Hating Carter III: Fuck Ya Favorite Critic

It took a while for me to warm up to Lil' Wayne. Those of us born after 1980 but before 1990 knew him as the tiny hypeman for any number of Cash Money classics before the new generation (and late-to-the-party rock critics) knew him as the "greatest rapper alive." Long before the post-Carter II and pre-Carter III mixtape onslaught, it was seeing the "Fireman" music video that sold me on Wayne. The video, like the song itself, is brilliant and incredibly self-aware, guaranteed to hit cinema and lit types in erogenous zones. Tha Carter II as a whole is a hell of an album - the rapper finally coming into his own lyrically, still hungry, with mostly killer production to back him up.

Unfortunately, Wayne's career starts with his later mixtapes in the minds of most. We all know the rest: anticipation/hype build to crazy levels for the followup to an album no one really remembers. The mixtape paradigm dominates 99% of the reviews for the album when it finally comes out. The album is compared exclusively to the mixtapes that preceded it...the artist's decision to release the thing as an album instead of a mixtape clearly has no bearing. Of course, it still ends up being anointed a modern classic.

Tinymixtapes' Ajitpaul Mangat, in one of the few genuinely critical pieces on the album, hits hard on the 'classic' front, correctly identifying first single "Lollipop" as "a sugary artifact of its times." "Lollipop" is notable for its dissimilarity to "Fireman," its Carter II predecessor - "Lollipop" tries real hard to fit in with current pop trends. It's not awful, it's just unspectacular. Fine, say Carter III defenders - "Lollipop" is an aberration. That's where I disagree. With Carter II, even the big single was, all things considered, pretty stunning. The new album is a collection of half-baked experiments, cheap ploys to the current pop market, and the occasional solid track.

Some of the obvious candidates leap to the album's defense in a Blender-led roundtable (recommended reading if you want to follow the rest of this in full).

Nick Sylvester is quick to defend Tha Carter III as brilliantly anti-album and non-"Event" - in other words, perfect in these Troubled Times for the music industry. The crux of the argument is that Wayne is both hyperworthy of detailed formal analysis and great as background music - Sylvester makes the ambient-period Eno comparison explicit, in fact. The real genius of the album, as Sylvester would have it, lies in its combination of New York lyric-privileging with the South's emphasis on sound...plus its true status as another mixtape rather than an album. Sensing a bit of contradiction there? You're not the only one.
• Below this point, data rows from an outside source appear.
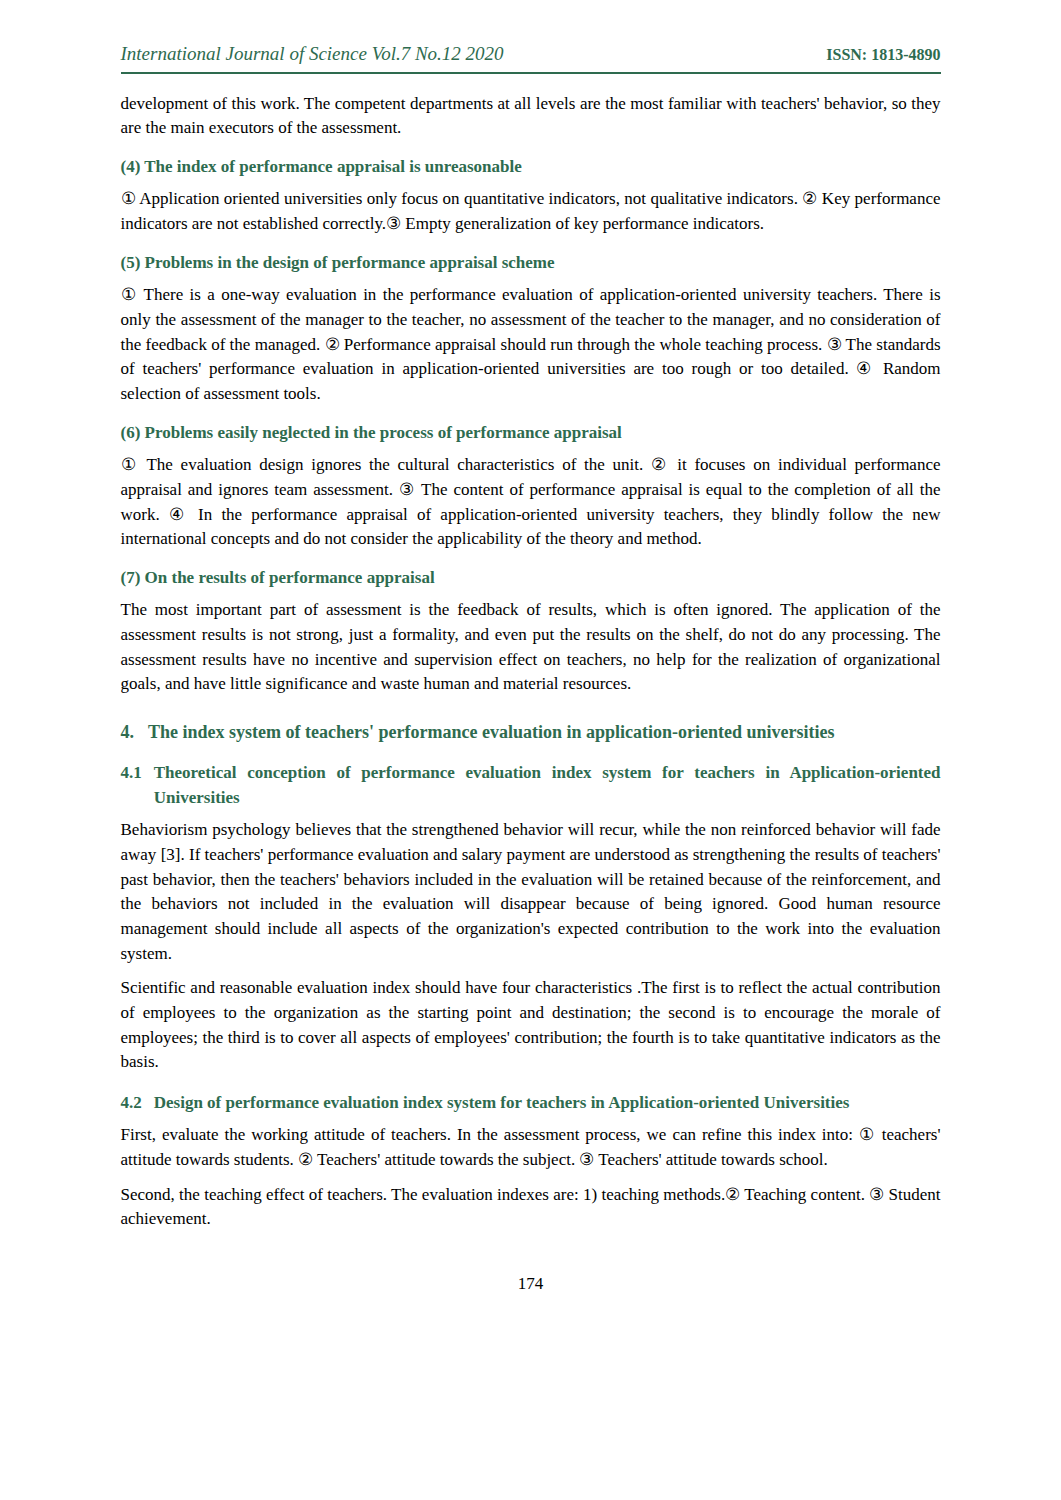International Journal of Science Vol.7 No.12 2020 ISSN: 1813-4890
development of this work. The competent departments at all levels are the most familiar with teachers' behavior, so they are the main executors of the assessment.
(4) The index of performance appraisal is unreasonable
① Application oriented universities only focus on quantitative indicators, not qualitative indicators. ② Key performance indicators are not established correctly.③ Empty generalization of key performance indicators.
(5) Problems in the design of performance appraisal scheme
① There is a one-way evaluation in the performance evaluation of application-oriented university teachers. There is only the assessment of the manager to the teacher, no assessment of the teacher to the manager, and no consideration of the feedback of the managed. ② Performance appraisal should run through the whole teaching process. ③ The standards of teachers' performance evaluation in application-oriented universities are too rough or too detailed. ④ Random selection of assessment tools.
(6) Problems easily neglected in the process of performance appraisal
① The evaluation design ignores the cultural characteristics of the unit. ② it focuses on individual performance appraisal and ignores team assessment. ③ The content of performance appraisal is equal to the completion of all the work. ④ In the performance appraisal of application-oriented university teachers, they blindly follow the new international concepts and do not consider the applicability of the theory and method.
(7) On the results of performance appraisal
The most important part of assessment is the feedback of results, which is often ignored. The application of the assessment results is not strong, just a formality, and even put the results on the shelf, do not do any processing. The assessment results have no incentive and supervision effect on teachers, no help for the realization of organizational goals, and have little significance and waste human and material resources.
4. The index system of teachers' performance evaluation in application-oriented universities
4.1 Theoretical conception of performance evaluation index system for teachers in Application-oriented Universities
Behaviorism psychology believes that the strengthened behavior will recur, while the non reinforced behavior will fade away [3]. If teachers' performance evaluation and salary payment are understood as strengthening the results of teachers' past behavior, then the teachers' behaviors included in the evaluation will be retained because of the reinforcement, and the behaviors not included in the evaluation will disappear because of being ignored. Good human resource management should include all aspects of the organization's expected contribution to the work into the evaluation system.
Scientific and reasonable evaluation index should have four characteristics .The first is to reflect the actual contribution of employees to the organization as the starting point and destination; the second is to encourage the morale of employees; the third is to cover all aspects of employees' contribution; the fourth is to take quantitative indicators as the basis.
4.2 Design of performance evaluation index system for teachers in Application-oriented Universities
First, evaluate the working attitude of teachers. In the assessment process, we can refine this index into: ① teachers' attitude towards students. ② Teachers' attitude towards the subject. ③ Teachers' attitude towards school.
Second, the teaching effect of teachers. The evaluation indexes are: 1) teaching methods.② Teaching content. ③ Student achievement.
174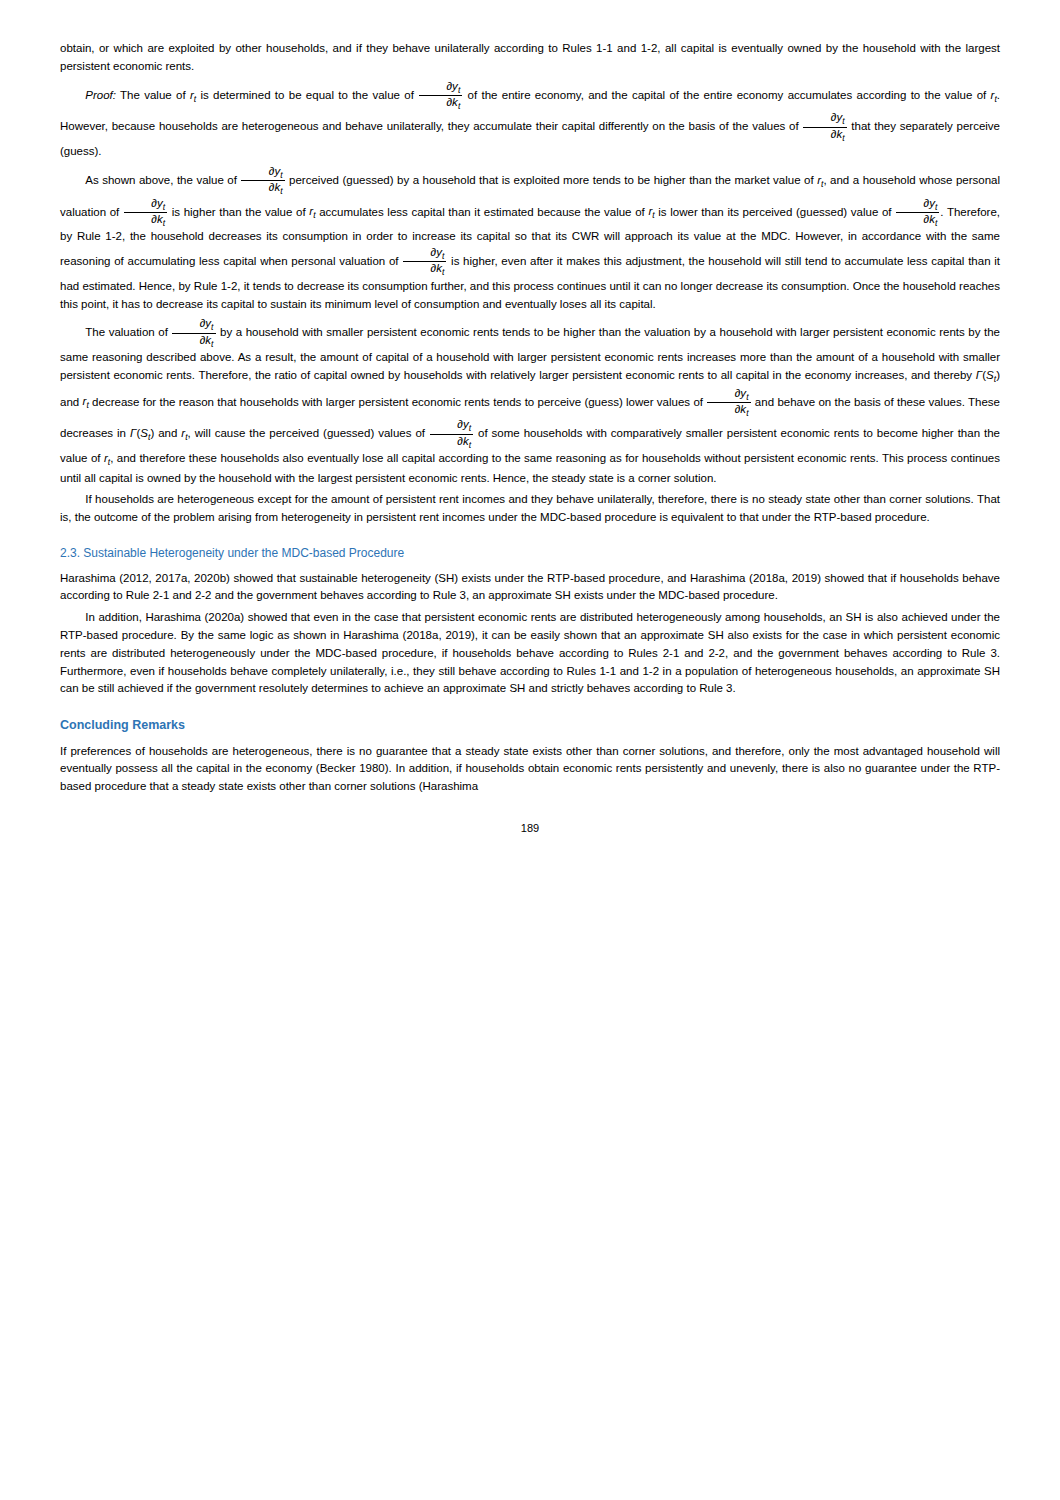obtain, or which are exploited by other households, and if they behave unilaterally according to Rules 1-1 and 1-2, all capital is eventually owned by the household with the largest persistent economic rents.
Proof: The value of rt is determined to be equal to the value of ∂yt∂kt of the entire economy, and the capital of the entire economy accumulates according to the value of rt. However, because households are heterogeneous and behave unilaterally, they accumulate their capital differently on the basis of the values of ∂yt∂kt that they separately perceive (guess).
As shown above, the value of ∂yt∂kt perceived (guessed) by a household that is exploited more tends to be higher than the market value of rt, and a household whose personal valuation of ∂yt∂kt is higher than the value of rt accumulates less capital than it estimated because the value of rt is lower than its perceived (guessed) value of ∂yt∂kt. Therefore, by Rule 1-2, the household decreases its consumption in order to increase its capital so that its CWR will approach its value at the MDC. However, in accordance with the same reasoning of accumulating less capital when personal valuation of ∂yt∂kt is higher, even after it makes this adjustment, the household will still tend to accumulate less capital than it had estimated. Hence, by Rule 1-2, it tends to decrease its consumption further, and this process continues until it can no longer decrease its consumption. Once the household reaches this point, it has to decrease its capital to sustain its minimum level of consumption and eventually loses all its capital.
The valuation of ∂yt∂kt by a household with smaller persistent economic rents tends to be higher than the valuation by a household with larger persistent economic rents by the same reasoning described above. As a result, the amount of capital of a household with larger persistent economic rents increases more than the amount of a household with smaller persistent economic rents. Therefore, the ratio of capital owned by households with relatively larger persistent economic rents to all capital in the economy increases, and thereby Γ(St) and rt decrease for the reason that households with larger persistent economic rents tends to perceive (guess) lower values of ∂yt∂kt and behave on the basis of these values. These decreases in Γ(St) and rt, will cause the perceived (guessed) values of ∂yt∂kt of some households with comparatively smaller persistent economic rents to become higher than the value of rt, and therefore these households also eventually lose all capital according to the same reasoning as for households without persistent economic rents. This process continues until all capital is owned by the household with the largest persistent economic rents. Hence, the steady state is a corner solution.
If households are heterogeneous except for the amount of persistent rent incomes and they behave unilaterally, therefore, there is no steady state other than corner solutions. That is, the outcome of the problem arising from heterogeneity in persistent rent incomes under the MDC-based procedure is equivalent to that under the RTP-based procedure.
2.3. Sustainable Heterogeneity under the MDC-based Procedure
Harashima (2012, 2017a, 2020b) showed that sustainable heterogeneity (SH) exists under the RTP-based procedure, and Harashima (2018a, 2019) showed that if households behave according to Rule 2-1 and 2-2 and the government behaves according to Rule 3, an approximate SH exists under the MDC-based procedure.
In addition, Harashima (2020a) showed that even in the case that persistent economic rents are distributed heterogeneously among households, an SH is also achieved under the RTP-based procedure. By the same logic as shown in Harashima (2018a, 2019), it can be easily shown that an approximate SH also exists for the case in which persistent economic rents are distributed heterogeneously under the MDC-based procedure, if households behave according to Rules 2-1 and 2-2, and the government behaves according to Rule 3. Furthermore, even if households behave completely unilaterally, i.e., they still behave according to Rules 1-1 and 1-2 in a population of heterogeneous households, an approximate SH can be still achieved if the government resolutely determines to achieve an approximate SH and strictly behaves according to Rule 3.
Concluding Remarks
If preferences of households are heterogeneous, there is no guarantee that a steady state exists other than corner solutions, and therefore, only the most advantaged household will eventually possess all the capital in the economy (Becker 1980). In addition, if households obtain economic rents persistently and unevenly, there is also no guarantee under the RTP-based procedure that a steady state exists other than corner solutions (Harashima
189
The more standard take (represented here by the Blender crowd, including Robert Christgau): "What’s great about him is that he’s out of control. He overproduces, runs on at the mouth, can’t stop himself." Here's the thing - I'm not sure when "inconsistency" and "greatness" became synonymous. Maybe it's just my rockist (read: reactionary) mindset at work again, but I think a great album needs more than a few good-maybe-great tracks. If the hit/miss ratio Carter III is getting away with is acceptable, we need to do some retroactive re-grading of a lot of the prog critics hated back in the day. Christgau calls excess Wayne's "gift," and Blender senior editor Jonah Weiner wishes the album was more like one of his mixtapes - you know, with a "bit more excess."

Yeah, if only he'd get his Andrew Lloyd Webber on a little more often..."Phone Home" and "Dr. Carter" are classic examples of concept overwhelming execution. End of story. They just don't work. Lyrically uninteresting, horrible production, not at all "pleasant" in the sense Sylvester argues. "Mrs. Officer," "Tie My Hands" - boring. Sure, they all have the occasional blog-friendly one-liner, but do they have any other evidence of the talent we all recognize in this guy by now? What exactly is anyone liking about this record?

Clearly I'm not accepting either of the positive positions. Incoherent-in-its-coherence or coherent-in-its-incoherence, shouldn't there be some fucking signs? It's possible that I've just missed the memo on the revised criteria for music criticism. Let me know so I can start that new blog - you know, the one where I post nonsequitors hourly, widely interpreted by the masses as stunningly articulate praise of the new Lil' Wayne album. Called Geese Erection, of course.